Senin, 01 Maret 2010

Suatu Kuliah di Pagi Hari :)

Ini cerita tentang salah satu kuliah gw di SBM, yaitu Religious Study alias pelajaran Agama. Beda dengan jurusan lain sesama ITB yang pelajaran agamanya benar-benar berdasarkan agama yang dianut, kalo di SBM pelajarannya jadi lebih general.
Maksudnya, kita lebih mempelajari tentang issue-issue yang berkaitan dengan masalah kepercayaan. Kayak tentang euthanasia, bunuh diri, dan lain-lain. Cukup menarik sebenernya kalo pelajarannya dibawa sesuai konteks.

Minggu lalu, kebetulan dosen tamu yang mengajar pelajaran ini. Dan karena gw terlambat 15 menit, gw ga tau namanya. But, he's Ph.D holder from university in Japan, so he must be very smart or something. Yah, pokoknya gw yang biasa males-malesan denger kuliah Religious Study (hehe), hari itu jadi cukup serius mendengarkan beliau berbicara (berhubung cara penyampaiannya juga bagus)
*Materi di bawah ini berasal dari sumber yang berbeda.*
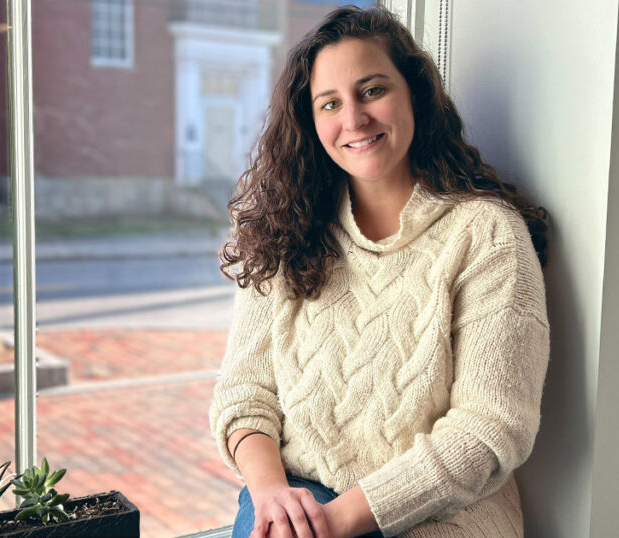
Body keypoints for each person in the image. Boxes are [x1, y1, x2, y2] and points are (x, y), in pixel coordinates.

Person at [209, 5, 550, 538]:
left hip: (442, 514)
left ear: (414, 93)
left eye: (372, 91)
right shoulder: (286, 229)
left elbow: (488, 431)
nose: (354, 119)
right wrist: (272, 493)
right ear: (310, 119)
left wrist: (334, 522)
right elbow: (244, 394)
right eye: (330, 103)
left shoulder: (486, 234)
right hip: (298, 498)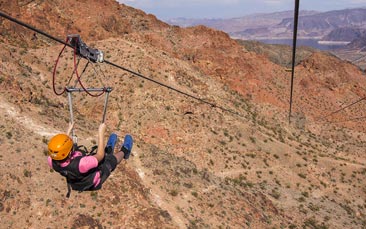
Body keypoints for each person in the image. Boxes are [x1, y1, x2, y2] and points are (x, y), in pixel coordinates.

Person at [47, 122, 133, 197]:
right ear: (69, 153)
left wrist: (68, 132)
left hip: (77, 181)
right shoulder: (82, 164)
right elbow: (100, 155)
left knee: (101, 156)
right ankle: (125, 151)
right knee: (110, 161)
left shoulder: (51, 160)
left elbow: (60, 151)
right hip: (94, 180)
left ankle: (109, 150)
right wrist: (101, 133)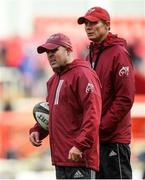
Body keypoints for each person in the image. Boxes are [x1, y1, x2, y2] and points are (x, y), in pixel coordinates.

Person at [29, 33, 102, 179]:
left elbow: (93, 114)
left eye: (54, 51)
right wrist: (38, 130)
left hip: (80, 158)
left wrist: (80, 145)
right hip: (61, 159)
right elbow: (53, 113)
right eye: (47, 53)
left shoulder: (83, 74)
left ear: (69, 50)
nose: (50, 56)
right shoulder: (52, 81)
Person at [77, 7, 135, 179]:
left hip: (114, 140)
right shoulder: (89, 55)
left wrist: (99, 127)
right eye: (86, 23)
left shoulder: (119, 54)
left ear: (107, 25)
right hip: (96, 140)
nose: (88, 27)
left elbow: (125, 99)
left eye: (93, 23)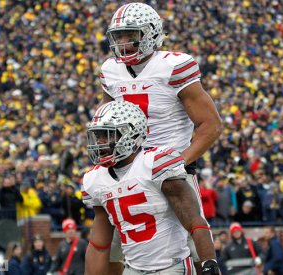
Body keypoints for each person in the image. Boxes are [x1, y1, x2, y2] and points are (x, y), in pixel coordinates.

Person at [98, 2, 222, 273]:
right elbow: (105, 121)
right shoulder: (110, 70)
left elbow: (210, 125)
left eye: (130, 35)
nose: (123, 42)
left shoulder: (174, 66)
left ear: (150, 33)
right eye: (118, 35)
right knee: (119, 249)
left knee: (191, 246)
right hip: (127, 170)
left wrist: (178, 162)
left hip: (171, 172)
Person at [83, 101, 219, 275]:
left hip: (172, 267)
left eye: (107, 135)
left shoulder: (155, 163)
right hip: (133, 269)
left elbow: (194, 220)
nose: (100, 142)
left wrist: (209, 263)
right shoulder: (96, 179)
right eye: (98, 135)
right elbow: (99, 246)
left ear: (130, 135)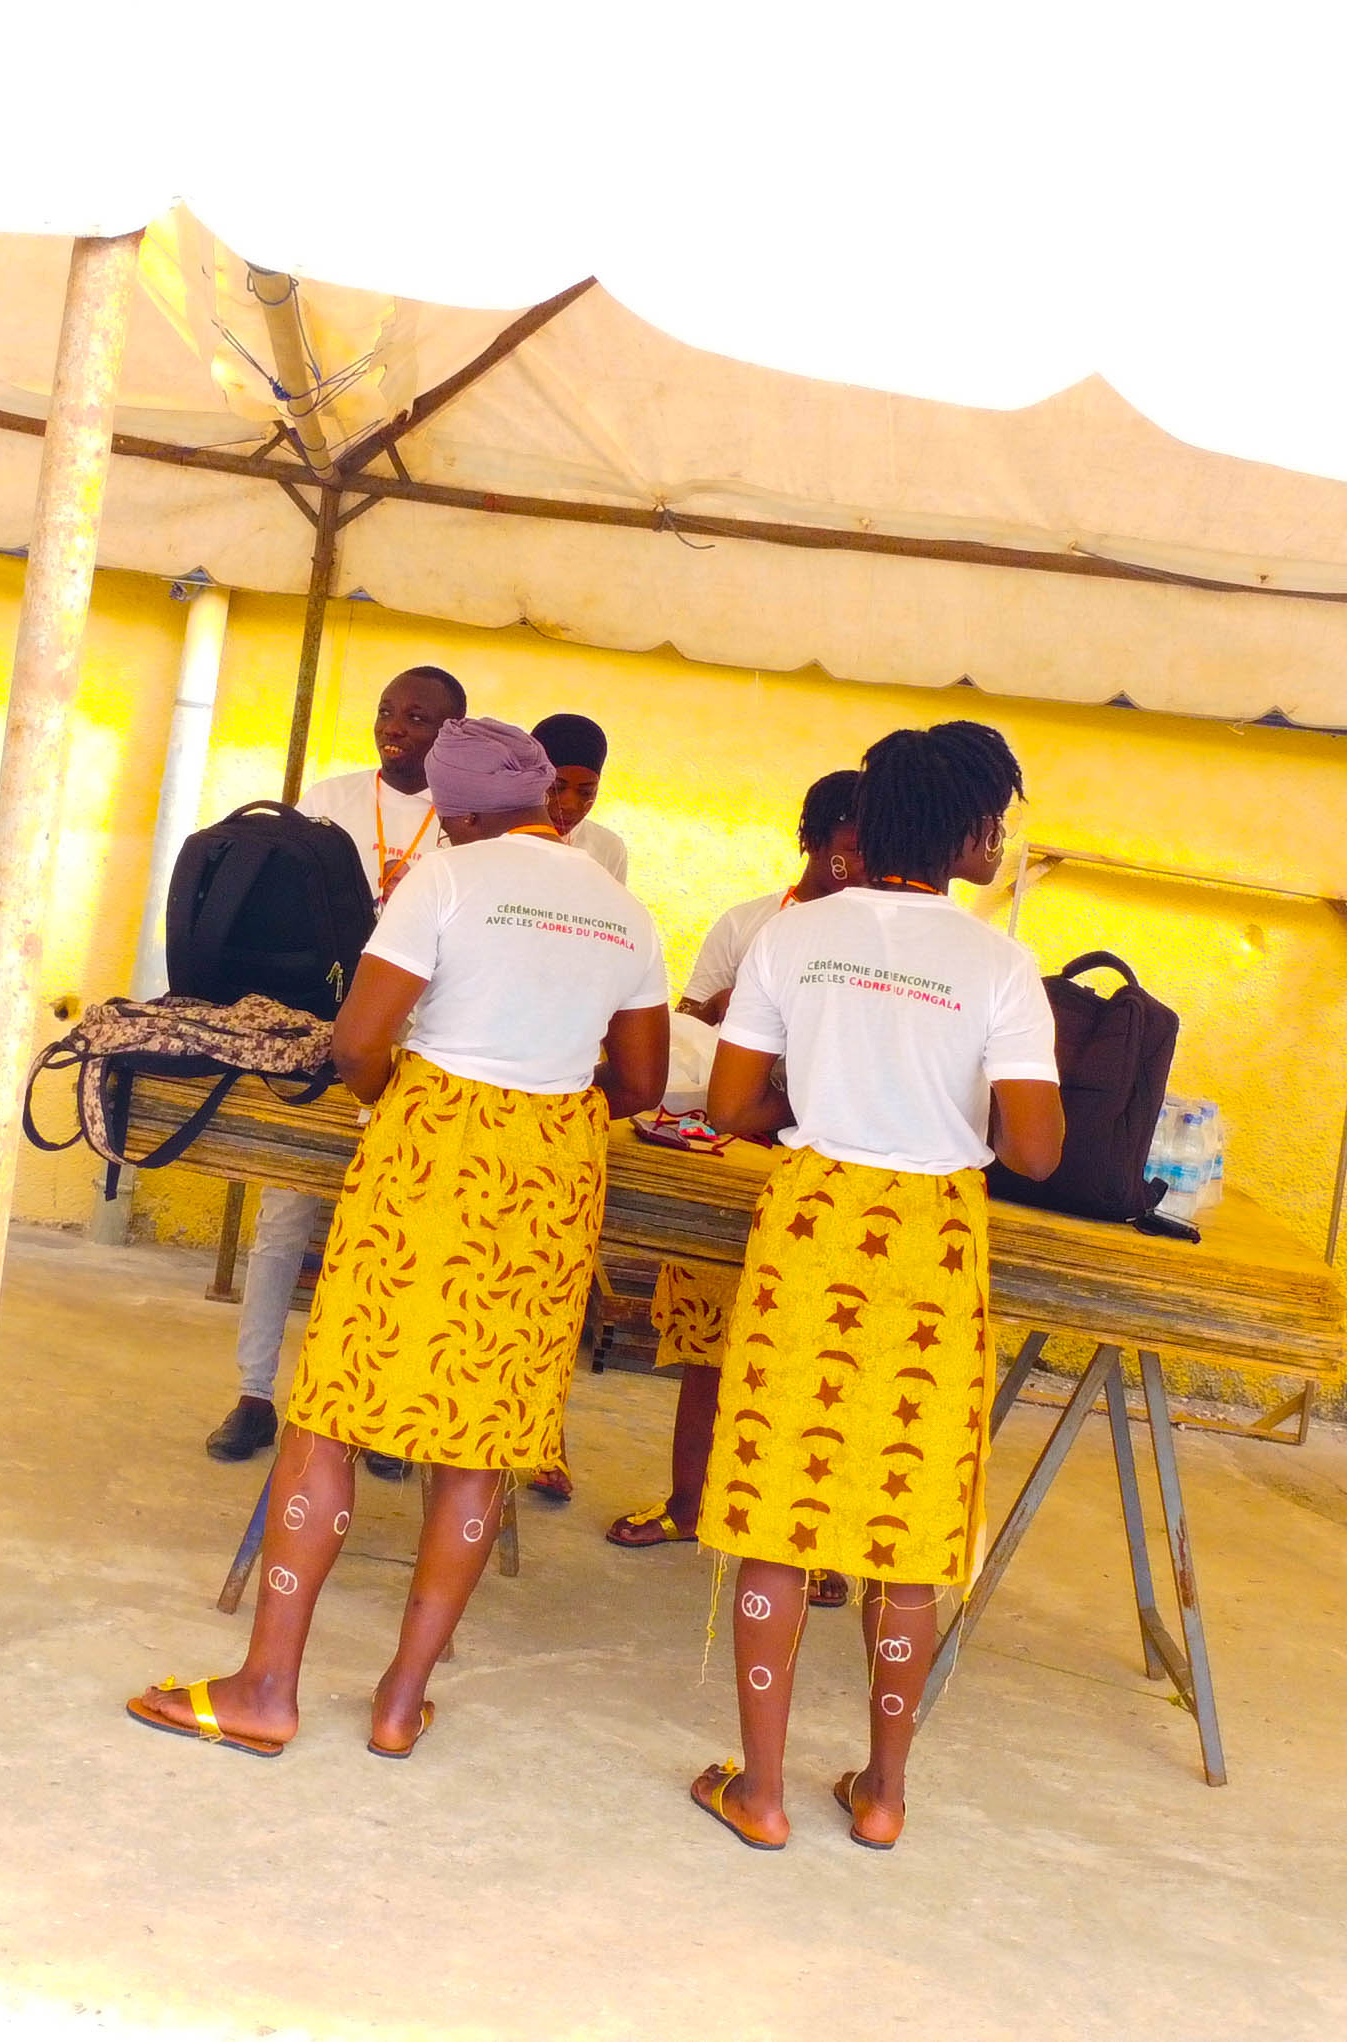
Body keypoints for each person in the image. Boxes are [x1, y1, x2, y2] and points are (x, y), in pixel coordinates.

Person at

Ini poin-poin yang masih terngiang-ngiang di kepala gw (yang masih gw inget untuk dituangkan dalam blog ini plus gw tambahin opini pribadi tentu saja)


1. Pentingnya Mempercayai Tuhan

Seperti yang udah kita ketahui, Jepang yang merupakan salah satu Macan Asia, adalah sebuah negara yang maju nan kaya. Pendapatan per kapitanya termasuk yang paling tinggi se-Asia. Dan siapa yang ngga kenal produk Jepang macam Sony, Toyota, atau Honda?
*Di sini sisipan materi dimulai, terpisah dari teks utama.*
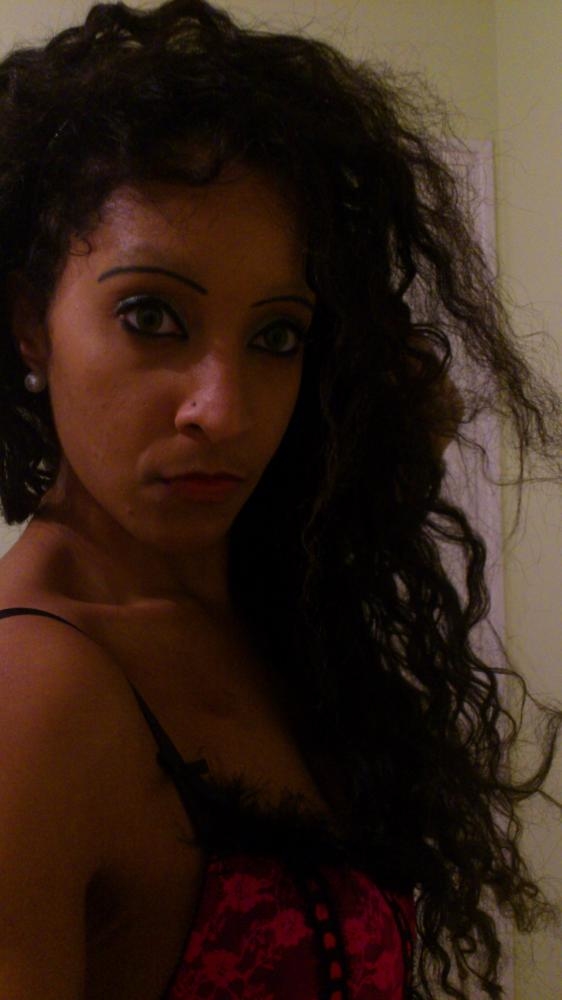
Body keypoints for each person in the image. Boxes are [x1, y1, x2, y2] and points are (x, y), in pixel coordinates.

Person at [0, 1, 559, 998]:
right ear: (30, 323)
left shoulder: (273, 598)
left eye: (275, 335)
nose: (223, 410)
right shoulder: (30, 698)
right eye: (151, 315)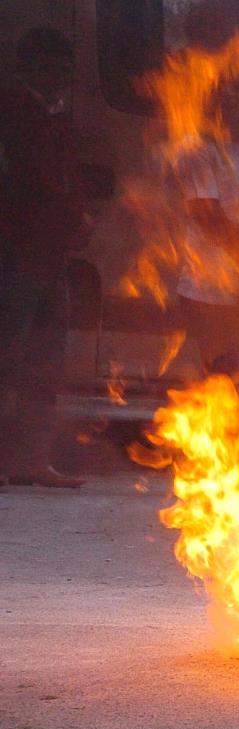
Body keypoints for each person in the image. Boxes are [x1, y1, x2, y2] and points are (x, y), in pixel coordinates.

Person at [0, 27, 87, 488]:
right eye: (60, 65)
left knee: (45, 363)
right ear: (36, 66)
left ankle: (31, 459)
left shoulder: (56, 117)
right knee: (8, 359)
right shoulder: (13, 112)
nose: (67, 76)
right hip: (18, 254)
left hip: (51, 256)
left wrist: (76, 220)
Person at [173, 1, 239, 381]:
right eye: (225, 89)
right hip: (212, 289)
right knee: (223, 383)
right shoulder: (196, 147)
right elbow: (206, 214)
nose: (234, 97)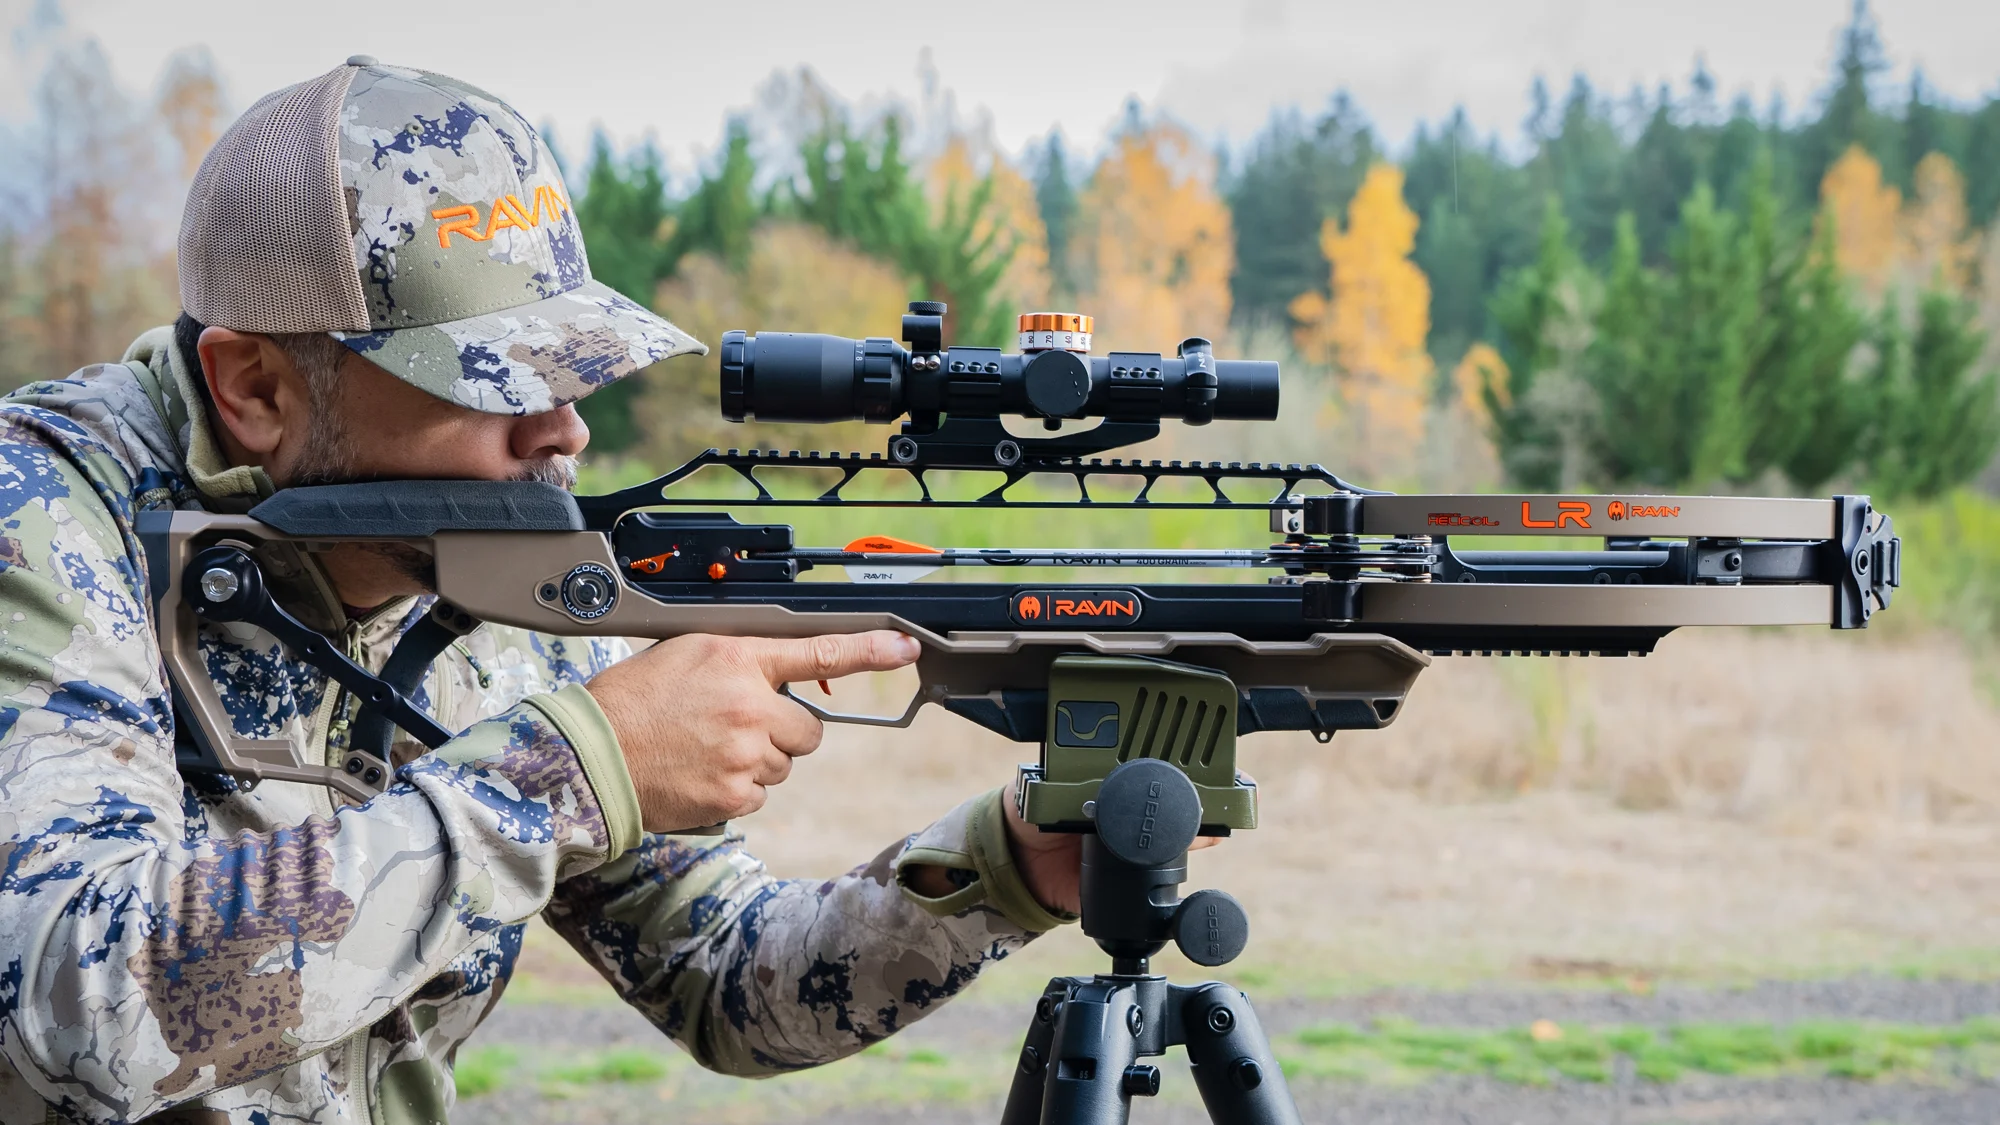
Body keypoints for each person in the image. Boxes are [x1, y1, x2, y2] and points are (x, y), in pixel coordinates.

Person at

Dosen gw cerita, para pekerja di Jepang itu masuk kantor jam 8 pagi dan pulang paling cepat jam 12 malam (ini mah namanya kerja rodi ya?). Tapi memang sih gajinya kalau dirupiahkan bisa sampai sekian ratus juta per bulan. Tapi, apa gunanya sih kalo punya uang banyak tapi ga punya waktu luang? Kapan menikmati uangnya? Mana tingkat persaingan di sana bisa dibilang cukup sangar pula.

Oleh karena itu tidak mengherankan tingkat depresi di Jepang bisa dibilang sangat tinggi. Kalo ga salah denger, bahkan angka bunuh diri di negara itu bisa mencapai 400 ribu orang (entah per bulan atau per tahun, gw lupa.. kayaknya sih per tahun). Kalo baca komik-komik samurai, memang bangsa Jepang ini punya budaya bunuh diri yang telah mengakar.. entah lewat seppuku atau harakiri, demi menjaga kehormatan mereka setelah melakukan kesalahan atau kegagalan (yah walau sumbernya dari komik, tapi cukup memberikan gambaran sepintaslah, secara orang Jepang kalo bikin komik juga pake referensi).
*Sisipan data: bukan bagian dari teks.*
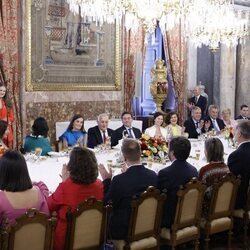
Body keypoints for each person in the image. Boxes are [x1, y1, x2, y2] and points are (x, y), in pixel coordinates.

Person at [99, 138, 157, 239]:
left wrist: (107, 181)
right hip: (150, 226)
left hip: (124, 232)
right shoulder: (153, 176)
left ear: (124, 156)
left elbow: (107, 203)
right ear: (140, 153)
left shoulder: (119, 180)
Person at [48, 147, 103, 250]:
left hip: (67, 241)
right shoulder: (99, 185)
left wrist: (64, 182)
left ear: (72, 167)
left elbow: (49, 205)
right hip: (93, 236)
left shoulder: (66, 187)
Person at [158, 136, 198, 228]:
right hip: (189, 216)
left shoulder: (165, 173)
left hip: (171, 220)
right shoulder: (194, 170)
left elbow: (161, 198)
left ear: (172, 153)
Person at [0, 150, 49, 224]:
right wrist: (23, 180)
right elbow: (41, 184)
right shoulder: (40, 192)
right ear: (24, 170)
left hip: (11, 235)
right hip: (40, 235)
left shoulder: (1, 200)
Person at [228, 120, 250, 209]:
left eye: (235, 131)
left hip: (239, 200)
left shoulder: (236, 155)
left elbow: (229, 180)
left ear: (239, 134)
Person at [0, 83, 14, 148]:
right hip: (0, 129)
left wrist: (7, 120)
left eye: (4, 91)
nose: (2, 92)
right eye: (0, 90)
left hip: (7, 129)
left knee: (8, 150)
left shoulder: (7, 102)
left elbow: (12, 118)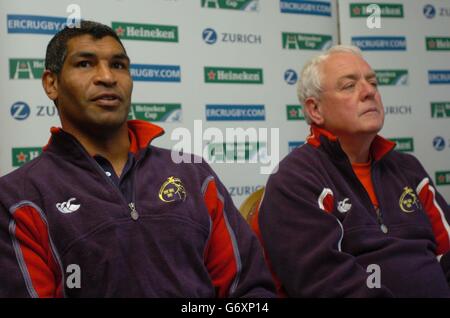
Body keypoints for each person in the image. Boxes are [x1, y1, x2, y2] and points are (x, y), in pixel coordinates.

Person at [0, 21, 275, 298]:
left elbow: (249, 288)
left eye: (119, 65)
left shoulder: (192, 172)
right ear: (52, 84)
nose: (107, 77)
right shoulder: (18, 198)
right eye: (85, 64)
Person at [253, 45, 450, 297]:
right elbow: (329, 287)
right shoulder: (295, 179)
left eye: (373, 82)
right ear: (315, 110)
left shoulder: (408, 168)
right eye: (349, 86)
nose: (369, 92)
(Hmm... coba para koruptor di Indonesia punya rasa gengsi setinggi orang Jepang, mungkin tiap hari isinya berita bunuh diri terus :p)

Kata dosen gw itu lagi, andai bangsa Jepang lebih percaya kepada Tuhan, mungkin mereka ga akan semudah itu memilih jalan bunuh diri ketika mereka depresi atau melakukan kegagalan. Jika mereka percaya masih ada dunia lain setelah kematian, masih ada surga dan neraka, mungkin mereka ga akan segampang itu loncat dari atap gedung.

Mereka memang memiliki agama resmi sih, yaitu Shinto. Tapi kalo kata temen gw yang kakaknya kuliah di Jepang, Shinto itu sendiri lebih merupakan "budaya", bukan "agama". Budaya adalah hasil kreasi akal manusia, sementara agama berasal dari kekuatan lain Yang Maha Besar. Dan orang Jepang paling cuma ke kuil setiap tahun baru atau saat ada perayaan tertentu. Agama tidak menjadi landasan hidup mereka.

Padahal kan kalo kita punya agama kita bisa mengeluhkan segalanya pada Tuhan. Pada Allah SWT. Lagi depresi pun, kita selalu punya tempat mengadu dan bersandar sehingga kita ga perlu sampai putus asa dan bunuh diri segala. Meski wujud nyata-Nya tidak bisa dipertanyakan, keberadaan-Nya terasa di hati, lebih dekat daripada urat nadi.